→ **Things to do**
• a. In the Go error code, what value is assigned to the constant Unknown?
• b. Print the passage of the Go error code that opens with the words "func findCause(err error, skip" and closes with "cur = err.Unwrap()".

Also the additional serving error code I used in my app is below:

package main

import (
    "fmt"

    "github.com/go-errors/errors"
)

const (
    Unknown = -1
)

type ServingError struct {
    err   *errors.Error
    cause Cause
    code  int
    fatal bool
}

type Cause interface {
    Error() string
    Trace() string
    GetCode() int
    IsFatal() bool
}

type wrapError interface {
    Error() string
    Unwrap() error
}

func Error(v interface{}) *ServingError {
    return wrap(v, 1)
}

func Errorf(format string, a ...interface{}) *ServingError {
    return wrap(fmt.Errorf(format, a...), 1)
}

func wrap(v interface{}, skip int) *ServingError {
    if v == nil {
        return nil
    }

    res := &ServingError{
        cause: nil,
        err:   nil,
        code:  Unknown,
        fatal: false,
    }

    switch e := v.(type) {
    case *ServingError:
        return e

    case *errors.Error:
        res.err = errors.Wrap(e, skip+1)
        res.cause = Cause(res)

    case wrapError:
        var latest *ServingError
        res.err = errors.Wrap(e, skip+1)
        res.cause, latest = findCause(e, skip+1)
        if latest != nil {
            res.code = latest.code
            res.fatal = latest.fatal
        }

    default:
        res.err = errors.Wrap(e, skip+1)
        res.cause = Cause(res)
    }

    return res
}

func findCause(err error, skip int) (cause Cause, latest *ServingError) {
    cur := err

    for {
        switch err := cur.(type) {
        case *ServingError:
            return err.cause, err

        case wrapError:
            cur = err.Unwrap()

→ **Data rows**
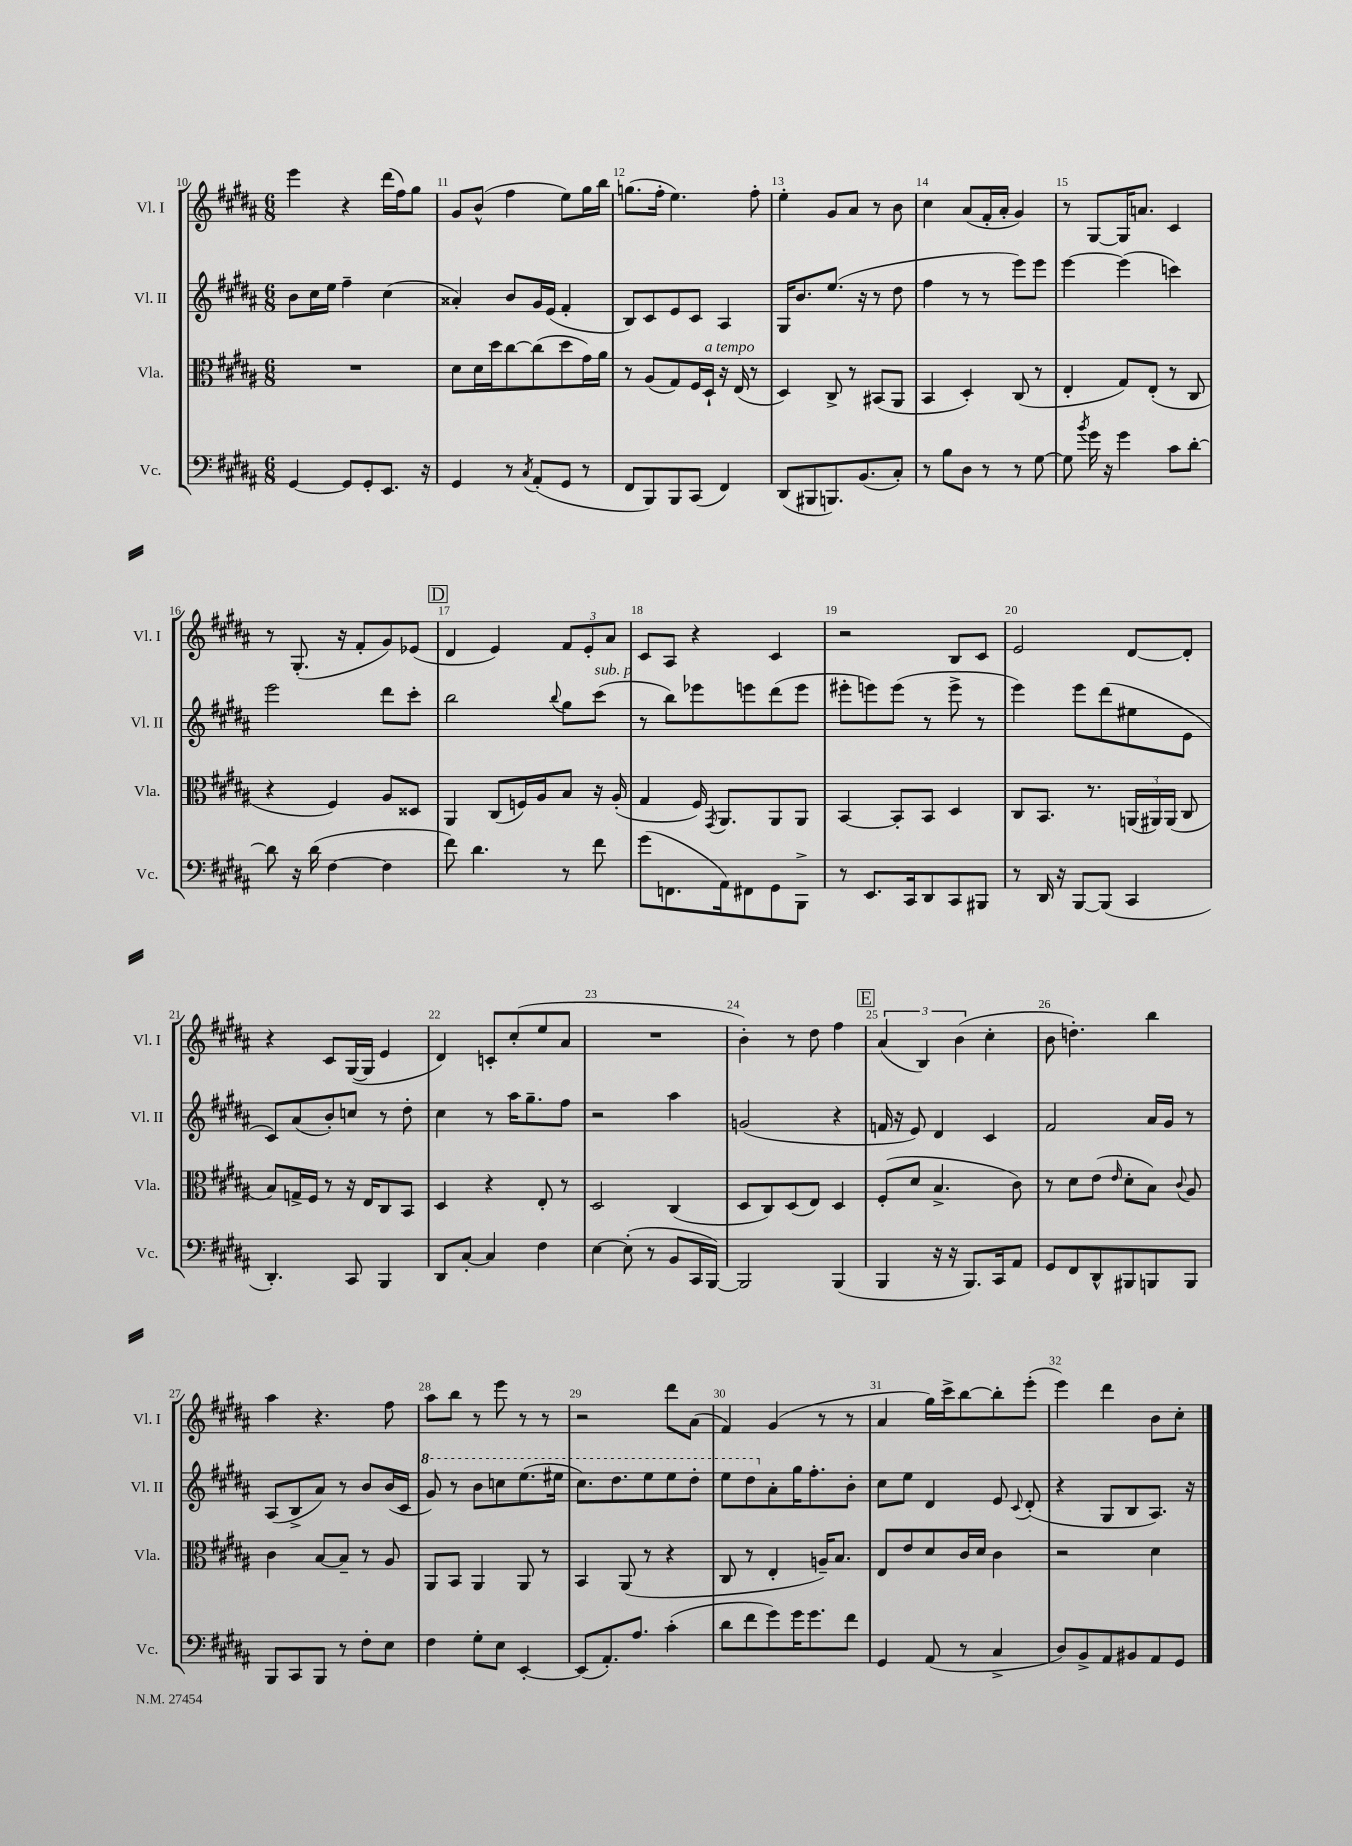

**kern	**kern	**kern	**kern
*staff4	*staff3	*staff2	*staff1
*clefF4	*clefC3	*clefG2	*clefG2
*k[f#c#g#d#a#]	*k[f#c#g#d#a#]	*k[f#c#g#d#a#]	*k[f#c#g#d#a#]
*M6/8	*M6/8	*M6/8	*M6/8
[4GG#	2.r	8b	4eee
.	.	16cc#	.
.	.	16ee	.
8GG#]	.	4ff#~	4r
8GG#'	.	.	.
8.EE	.	(4cc#	(16ddd#
.	.	.	16ff#)
.	.	.	8gg#
16r	.	.	.
=	=	=	=
4GG#	8d#	4a##')	8g#
.	16d#	.	(8b^^
.	16dd#	.	.
8r	[8cc#	8b	4ff#
8qC#	.	.	.
(8AA#'	(8cc#]	16g#	.
.	.	(16e	.
8GG#	8dd#	4f#'	8ee)
8r	16g#)	.	16gg#
.	16a#	.	16bb
=	=	=	=
8FF#	8r	8B)	(8.gg
8BBB)	(8A#	8c#	.
.	.	.	16ff#'
8BBB	8G#)	8e	4.ee)
(8CC#	16F#	8c#	.
.	16D#`	.	.
4FF#)	16r	4A#	.
.	(16E	.	.
.	8r	.	8ff#'
=	=	=	=
(8DD#	4D#)	16G#	4ee'
.	.	8.b	.
8BBB#	.	.	.
8.BBB)	8C#^	(8.ee	8g#
.	8r	.	8a#
(8.BB	.	16r	.
.	(8BB#	8r	8r
8C#')	8AA#	8dd#	8b
=	=	=	=
8r	4BB	4ff#	4cc#
8B	.	.	.
8D#	4D#')	8r	(8a#
8r	.	8r	16f#'
.	.	.	16a#'
8r	(8C#	8eee)	4g#)
[8G#	8r	8eee	.
=	=	=	=
8G#]	4E'	[4eee	8r
8qb	.	.	.
16g#	.	.	[8G#
16r	.	.	.
4g#	8G#)	(4eee]	16G#]
.	.	.	8.a
.	(8E'	.	.
8c#	8r	4ccc)	4c#
[8d#'	8C#	.	.
=	=	=	=
8d#]	4r	2eee	8r
16r	.	.	(8.G#'
(16d#	.	.	.
[4F#	4F#)	.	.
.	.	.	16r
.	.	.	8f#'
4F#]	8A#	8ddd#	8g#)
.	8D##	8ccc#'	(8e-
=	=	=	=
8f#)	4AA#	2bb	4d#
4.d#	.	.	.
.	(8C#	.	4e)
.	16F)	.	.
.	16A#	.	.
.	.	8qqbb	.
8r	8B	8gg#	12f#
.	.	.	12e'
8f#	16r	(8ccc#	.
.	.	.	12a#
.	(16A#'	.	.
=	=	=	=
(8g#	4G#	8r	8c#
8.FF	.	8bb)	8A#
.	16F#)	8eee-	4r
.	8qGG#	.	.
16AA#)	8.AA#	.	.
8FF#	.	8eee	.
8GG#	8AA#	(8ddd#	4c#
8BBB^	8AA#	8eee	.
=	=	=	=
8r	[4BB	8eee#'	2r
8.EE	.	8eee)	.
.	8BB']	(8eee	.
16CC#	.	.	.
8DD#	8BB	8r	.
8CC#	4D#	8eee^	8B
8BBB#	.	8r	8c#
=	=	=	=
8r	8C#	4eee)	2e
16DD#	8.BB	.	.
16r	.	.	.
[8BBB	.	8eee	.
.	8.r	.	.
(8BBB]	.	(8ddd#	.
4CC#	(24AA	8ee#	[8d#
.	24AA#)	.	.
.	(24AA#	.	.
.	8C#	8e	8d#']
=	=	=	=
4.DD#')	8B)	8c#)	4r
.	16G^	(8a#	.
.	16F#	.	.
.	8r	8b')	8c#
8CC#	16r	8cc	([16G#
.	16E	.	16G#]
4BBB	8C#	8r	4e
.	8BB	8dd#'	.
=	=	=	=
8DD#	4D#	4cc#	4d#)
[8C#'	.	.	.
4C#]	4r	8r	8c'
.	.	16aa#	(8cc#'
.	.	8.gg#~	.
4F#	8E'	.	8ee
.	8r	8ff#	8a#
=	=	=	=
[4E	2D#	2r	2.r
(8E']	.	.	.
8r	.	.	.
8BB	(4C#	4aa#	.
16CC#	.	.	.
[16BBB)	.	.	.
=	=	=	=
2BBB]	8D#	(2g	4b')
.	8C#)	.	.
.	(8D#	.	8r
.	8E)	.	8dd#
(4BBB	4D#	4r	4ff#
=	=	=	=
4BBB	(8F#'	16f	(6a#
.	.	16r	.
.	8d#	8e)	.
.	.	.	6B)
16r	4.B^	4d#	.
16r	.	.	.
.	.	.	(6b
8.BBB)	.	.	.
.	.	4c#	4cc#'
16CC#	.	.	.
8AA#	8c#)	.	.
=	=	=	=
8GG#	8r	2f#	8b
8FF#	8d#	.	4.dd')
8DD#^^	(8e	.	.
.	16qqe	.	.
8BBB#	8d#'	.	.
8BBB	8B)	16a#	4bb
.	.	16g#	.
.	8qqc#	.	.
8BBB	8A#	8r	.
=	=	=	=
8BBB	4c#	(8A#	4aa#
8CC#	.	8B^	.
8BBB	[8B	8a#)	4.r
8r	8B~]	8r	.
8F#'	8r	8b	.
8E	8A#	(16b	8ff#
.	.	16c#	.
=	=	=	=
4F#	8AA#	8gg#)	8aa#
.	8BB	8r	8bb
8G#'	4AA#	8bb	8r
8E	.	8ccc	8eee
[4EE'	8AA#	(8.eee	8r
.	8r	.	8r
.	.	16eee#	.
=	=	=	=
(8EE]	4BB	8.ccc#)	2r
8.AA#')	.	.	.
.	.	8.ddd#	.
.	(8AA#	.	.
8.A#	.	.	.
.	8r	8eee	.
(4c#'	4r	8eee	8ddd#
.	.	8ddd#'	(8a#
=	=	=	=
8d#	8C#	8eee	4f#)
8f#	8r	8ddd#	.
8g#)	4E'	8a#'	(4g#
16g#	.	16gg#	.
8.g#	.	8.ff#'	.
.	16A~)	.	8r
.	8.B	.	.
8f#	.	8b'	8r
=	=	=	=
4GG#	8E	8cc#	4a#
.	8e	8ee	.
(8AA#	8d#	4d#	16gg#)
.	.	.	16ccc#^
8r	16c#	.	[8bb
.	16d#	.	.
4C#^	4c#	8e	8bb']
.	.	8qqc#	.
.	.	(8d#'	(8eee'
=	=	=	=
8D#)	2r	4r	4eee)
8BB^	.	.	.
8AA#	.	8G#	4ddd#
8BB#	.	8B	.
8AA#	4d#	8.A#)	8b
8GG#	.	.	8cc#'
.	.	16r	.
==	==	==	==
*-	*-	*-	*-
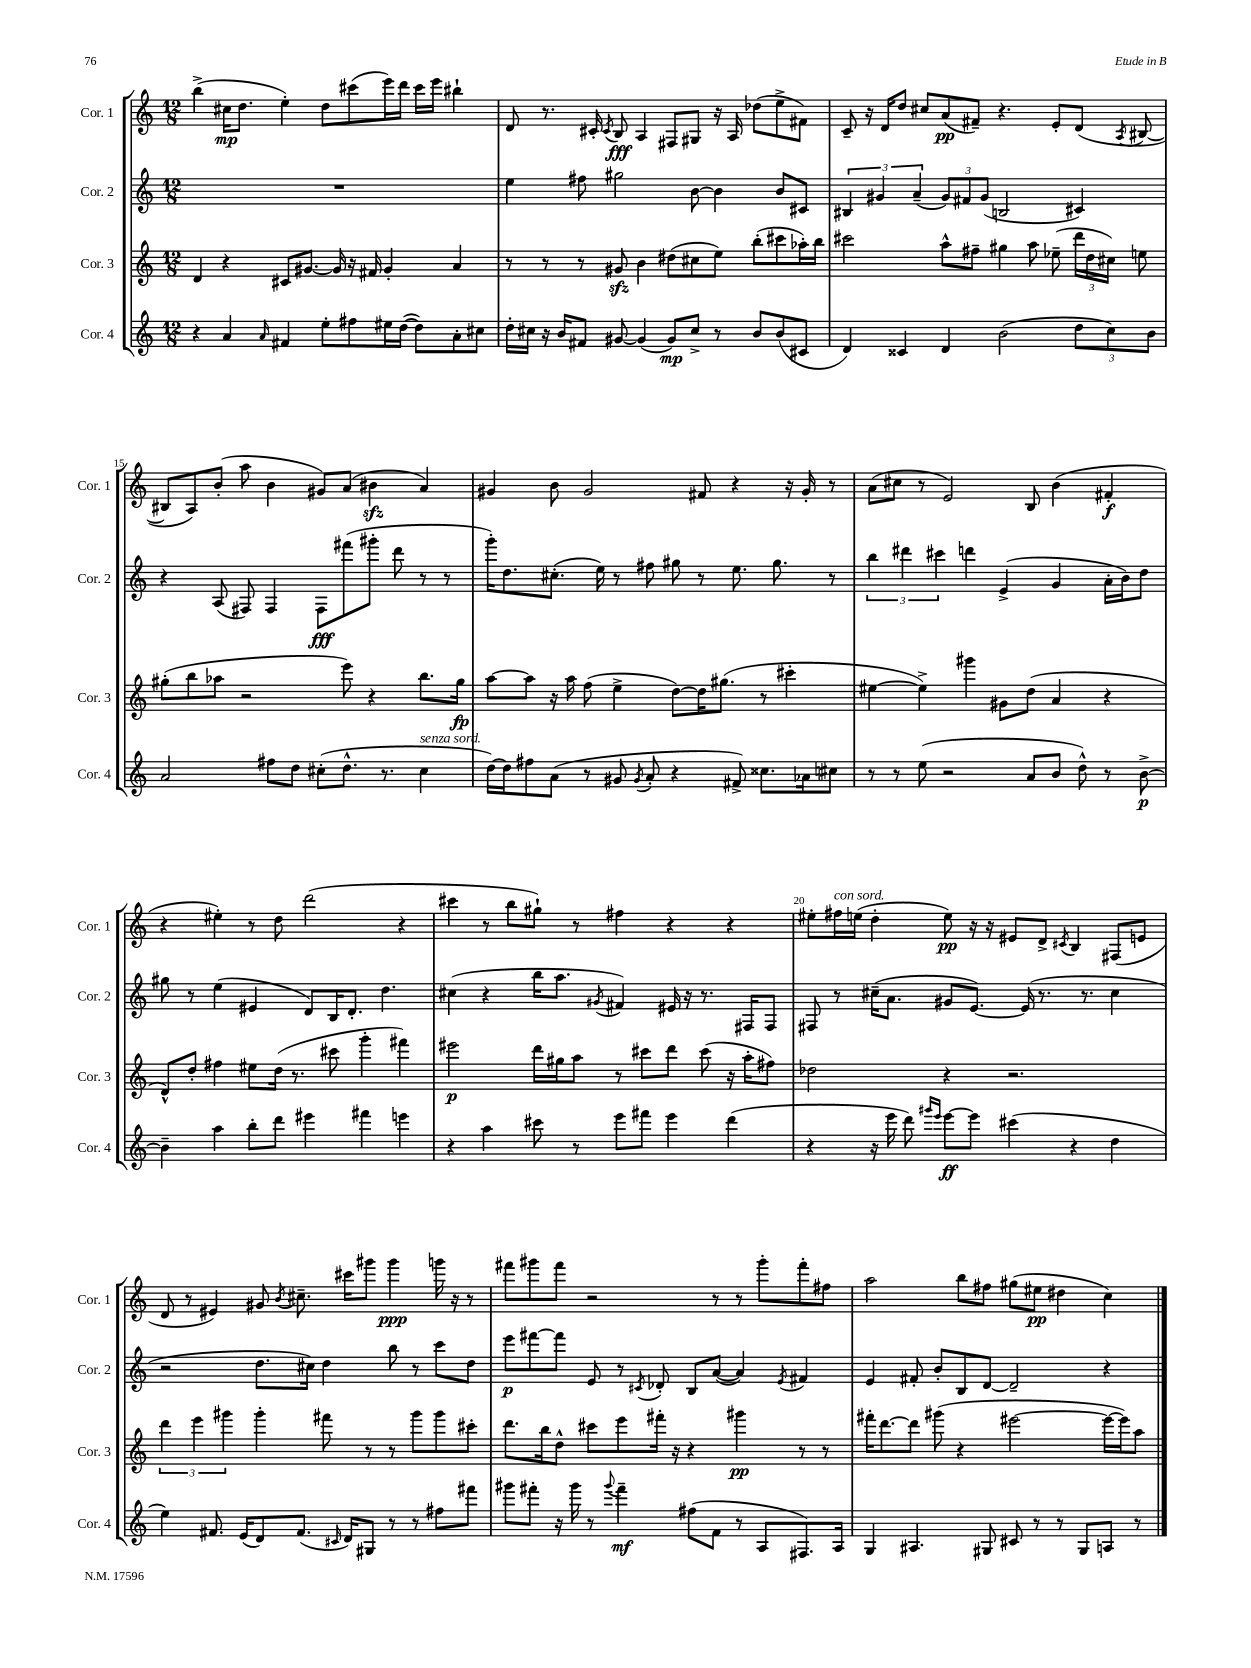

→ **Task-by-task results**
• a. -1

• b.
func findCause(err error, skip int) (cause Cause, latest *ServingError) {
    cur := err

    for {
        switch err := cur.(type) {
        case *ServingError:
            return err.cause, err

        case wrapError:
            cur = err.Unwrap()